• CHECK YOUR UNDERSTANDING:
(A) Answer each question from the file-handling tutorial below, one line per answer, marked to match.
(i) How many lines should the carbon-counting code find?
(ii) What extra parameter tells Python that a file is being opened for writing?
(iii) What happens if a file opened for writing already exists?
(B) List every column name in the header line that the code in the file-handling tutorial writes to its output file.
(C) Carry the file-handling tutorial forward from its final line of code.

• STUDY TEXT:

※ ※ ※

Now you can do many other things with the data in the file. If you want to count the number of times a carbon element appears in the file. 

In [None]:
# Open the file
fileHandle = open("data/TestFile.pdb")
 
# Read all the lines in the file (as separated by a newline character), and store them in the lines list
# Each element in this list corresponds to one line of the file!
lines = fileHandle.readlines()
 
# Close the file
fileHandle.close()
 
# Initialise the line counter
lineCount = 0
 
# Loop over the lines
for line in lines:
    if line.count(" C "):       # Alternatively, use "if ' C ' in line:"
        print(line, end='')     # Using the 'end' argument in the print because the line already contains a newline at the end
                                # otherwise will get double spacing.
        lineCount += 1

print("Number of lines with ' C ': {}".format(lineCount))

You should find 75 lines - note that in this case, for those who know the PDB format a bit, you're finding all carbon atoms.

## 9.3 Writing a file
Writing a file is very similar, except that you have to let Python know you are writing this time by adding the `'w'` parameter. 

In [None]:
# Open the file for writing - by using the extra 'w' argument.
# Be careful - if the file exists already it will be overwritten without warning!
fileHandle = open("data/testFile.txt",'w') 
 
# Write a header line for the data we will be writing. Don't forget the newline at the end!!!
fileHandle.write("LineNumber Value Divided_five  Rest_divided_five\n")
 
# Create some data to write out
myData = list(range(50,100))
myDivider = 5
 
for dataIndex in range(len(myData)):
    myNumber = myData[dataIndex]
 
    divided = myNumber / myDivider
    restDivided = myNumber % myDivider
 
    fileHandle.write("{:6f}    {:5f}    {:5f}        {:5f}\n".format(dataIndex+1,myNumber,divided,restDivided))

# Close the file
fileHandle.close()
 
# Print number of lines in the file
f=open("data/testFile.txt")

※ ※ ※

• MATERIAL PROVIDED:
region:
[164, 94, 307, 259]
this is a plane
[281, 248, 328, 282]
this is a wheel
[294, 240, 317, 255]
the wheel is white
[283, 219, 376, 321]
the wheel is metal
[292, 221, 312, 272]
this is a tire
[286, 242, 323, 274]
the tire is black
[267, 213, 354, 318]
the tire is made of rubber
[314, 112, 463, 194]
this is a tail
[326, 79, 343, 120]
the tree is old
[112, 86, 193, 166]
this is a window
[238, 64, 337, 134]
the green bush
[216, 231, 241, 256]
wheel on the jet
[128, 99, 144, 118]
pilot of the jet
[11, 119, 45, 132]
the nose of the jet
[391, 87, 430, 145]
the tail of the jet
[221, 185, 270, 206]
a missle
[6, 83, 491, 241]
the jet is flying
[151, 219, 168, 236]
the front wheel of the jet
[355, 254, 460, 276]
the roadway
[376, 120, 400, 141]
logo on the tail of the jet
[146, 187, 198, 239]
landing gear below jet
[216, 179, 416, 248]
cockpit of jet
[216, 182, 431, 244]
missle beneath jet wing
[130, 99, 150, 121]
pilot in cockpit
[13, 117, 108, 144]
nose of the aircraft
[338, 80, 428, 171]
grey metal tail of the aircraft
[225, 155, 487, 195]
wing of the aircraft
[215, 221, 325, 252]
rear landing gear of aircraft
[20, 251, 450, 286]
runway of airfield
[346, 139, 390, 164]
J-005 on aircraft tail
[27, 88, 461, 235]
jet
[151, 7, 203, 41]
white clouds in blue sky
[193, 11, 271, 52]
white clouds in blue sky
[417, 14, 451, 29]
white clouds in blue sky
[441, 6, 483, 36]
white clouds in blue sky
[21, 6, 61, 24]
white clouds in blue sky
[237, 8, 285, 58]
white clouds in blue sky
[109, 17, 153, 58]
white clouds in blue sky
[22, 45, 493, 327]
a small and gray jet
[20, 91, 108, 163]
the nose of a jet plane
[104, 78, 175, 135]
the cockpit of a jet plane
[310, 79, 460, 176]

※ ※ ※

• RESPONSES TO THE TASKS:
(A)
(i) 75 lines.
(ii) The 'w' parameter.
(iii) It is overwritten without warning.

(B) LineNumber, Value, Divided_five, Rest_divided_five

(C)
print(len(f.readlines()))
f.close()

The file is written to the directory you're executing the program in - have a look!

Now we will read in a file, extract all the lines that contain "VAL" and write out all those lines to a new variable and then make a file from it. 

In [None]:
# Read in the file from the previous example, and write out all lines that contain 'VAL' to a new file. 
# Open the file
fileHandle = open("data/TestFile.pdb")

# Read all the lines in the file (as separated by a newline character), and store them in the lines list
# Each element in this list corresponds to one line of the file!
lines = fileHandle.readlines()
 
# Close the file
fileHandle.close()
 
# Track the lines with VAL
linesToWrite = []
 
# Loop over the lines
for line in lines:
    if line.count("VAL"):      # Alternatively, use "if ' C ' in line:"
        linesToWrite.append(line)

# Write out the lines
fileHandle = open("data/fileWithVAL.pdb",'w')
for line in linesToWrite:
    fileHandle.write(line)

# Close the file
fileHandle.close()

Or alternatively:

In [None]:
# Read the file
f = open("data/TestFile.pdb","r")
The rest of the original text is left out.